Estudo identifica marcas de 40 mil anos como forma primitiva de comunicação
Marcas gravadas em objetos do período paleolítico indicam que humanos modernos já utilizavam símbolos estruturados para comunicação há pelo menos 40 mil anos. A conclusão é de estudo publicado em 23 de fevereiro nos Anais da Academia Nacional de Ciências (PNAS).
Os artefatos analisados pertencem à cultura aurignaciana, grupo que viveu no sul da atual Alemanha entre 43 mil e 24 mil anos atrás. Embora as marcas não representem palavras ou sons, o que impede que sejam classificadas como escrita formal, os pesquisadores afirmam que elas apresentam estrutura comparável ao sistema protocuneiforme, considerado uma das formas mais antigas de escrita, surgida há cerca de 5,3 mil anos na Mesopotâmia.
Segundo os autores, os registros mostram que os primeiros caçadores-coletores que chegaram à Europa já utilizavam sequências de sinais de maneira deliberada e sistemática, dezenas de milhares de anos antes do surgimento da escrita propriamente dita.
O estudo foi conduzido pelo linguista Christian Bentz, da Universidade do Sarre, e pela arqueóloga Ewa Dutkiewicz, dos Museus Estatais de Berlim.
Foram examinados 260 objetos feitos de marfim, osso e chifre, contendo pontos, linhas e grades gravadas. Para avaliar os padrões, a equipe utilizou ferramentas aplicadas ao estudo de linguagens e códigos, como algoritmos e cálculos de entropia, método que mede a quantidade de informação presente em uma sequência.
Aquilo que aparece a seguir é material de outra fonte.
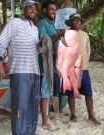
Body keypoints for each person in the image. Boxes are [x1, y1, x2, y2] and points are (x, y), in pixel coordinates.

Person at [0, 0, 41, 135]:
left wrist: (40, 45)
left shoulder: (35, 28)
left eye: (35, 8)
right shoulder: (14, 23)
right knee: (20, 105)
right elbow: (1, 42)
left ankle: (30, 132)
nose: (33, 10)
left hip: (35, 71)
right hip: (19, 71)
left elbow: (36, 50)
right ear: (23, 9)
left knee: (33, 105)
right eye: (30, 8)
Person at [64, 13, 101, 125]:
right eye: (75, 20)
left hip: (83, 69)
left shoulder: (85, 35)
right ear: (70, 22)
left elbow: (88, 50)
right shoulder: (65, 34)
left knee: (88, 93)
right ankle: (73, 114)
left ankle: (91, 116)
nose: (78, 22)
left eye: (79, 21)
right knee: (71, 93)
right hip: (70, 70)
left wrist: (84, 63)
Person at [37, 0, 68, 131]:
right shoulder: (43, 24)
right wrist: (59, 34)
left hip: (55, 65)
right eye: (51, 9)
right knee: (46, 92)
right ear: (44, 10)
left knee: (54, 90)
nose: (54, 12)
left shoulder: (53, 24)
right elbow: (44, 44)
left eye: (55, 10)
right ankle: (45, 121)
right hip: (45, 66)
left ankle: (57, 114)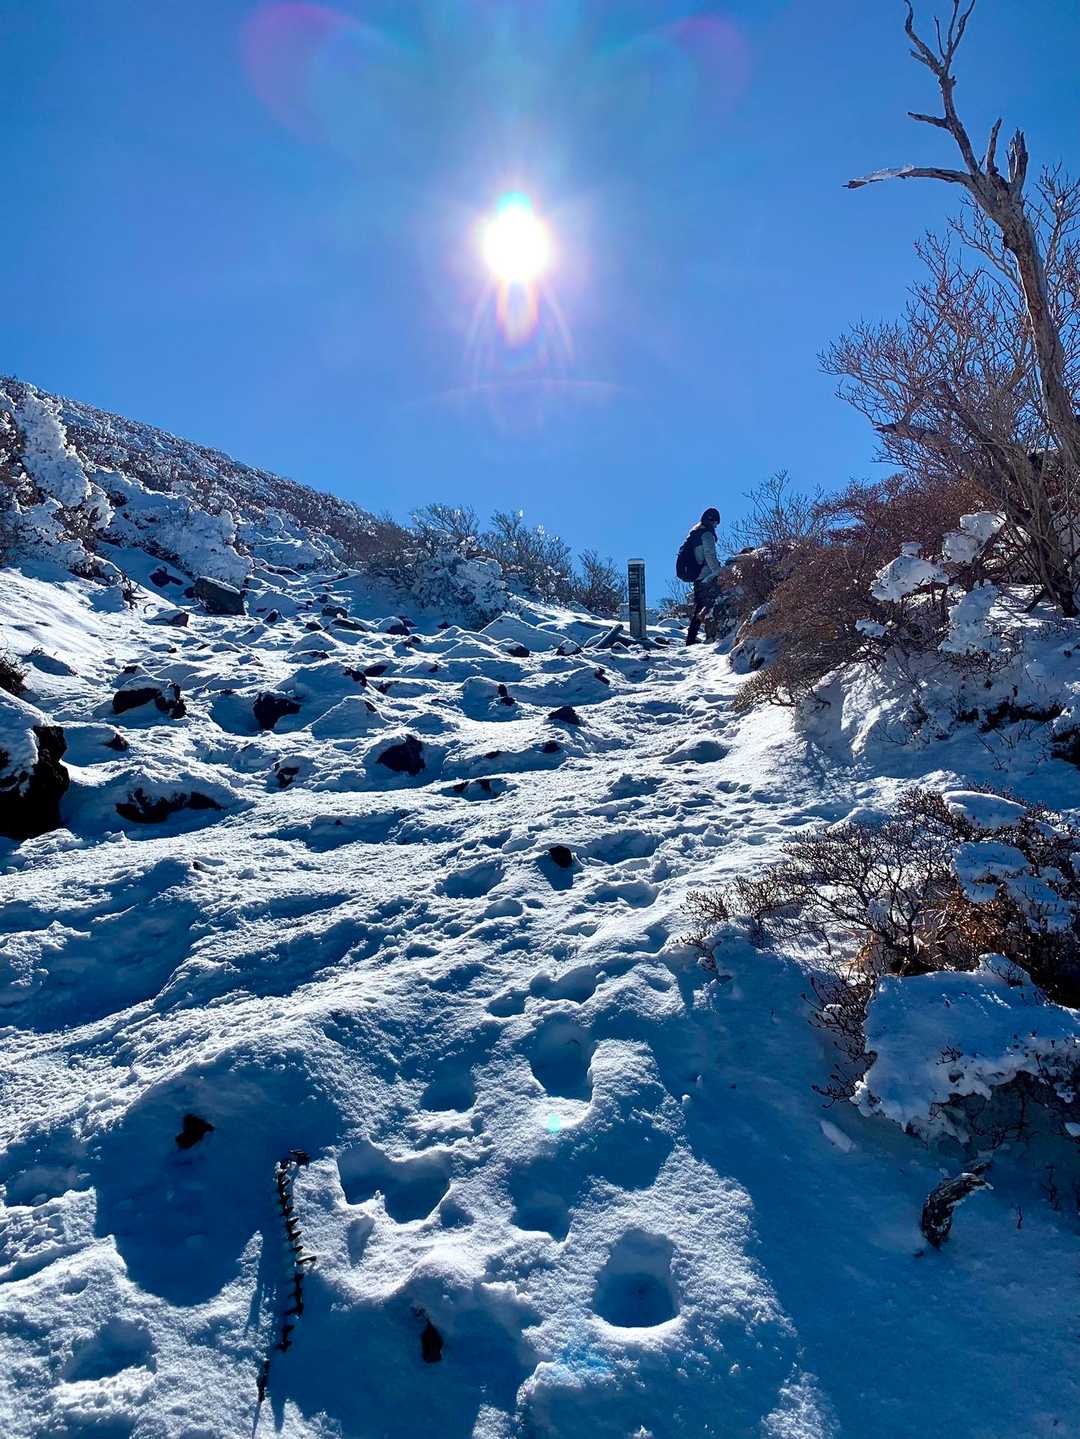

Os resultados indicam que as marcas não eram aleatórias. Elas apresentavam sequências estruturadas, padrões repetidos e variação conforme o tipo de objeto. Estatuetas, por exemplo, mostraram cerca de 15% mais densidade de informação do que ferramentas.
Os pesquisadores defendem que os achados evidenciam capacidade cognitiva avançada para comunicação simbólica muito antes da padronização da escrita. Ainda assim, o significado exato dos símbolos permanece desconhecido.
Os cientistas também avaliam que o sistema aurignaciano não evoluiu para a escrita formal porque não apresentou aumento progressivo de complexidade ao longo do tempo e acabou desaparecendo.
A descoberta reforça a hipótese de que formas estruturadas de comunicação antecederam em dezenas de milhares de anos os primeiros sistemas de escrita reconhecidos pela arqueologia.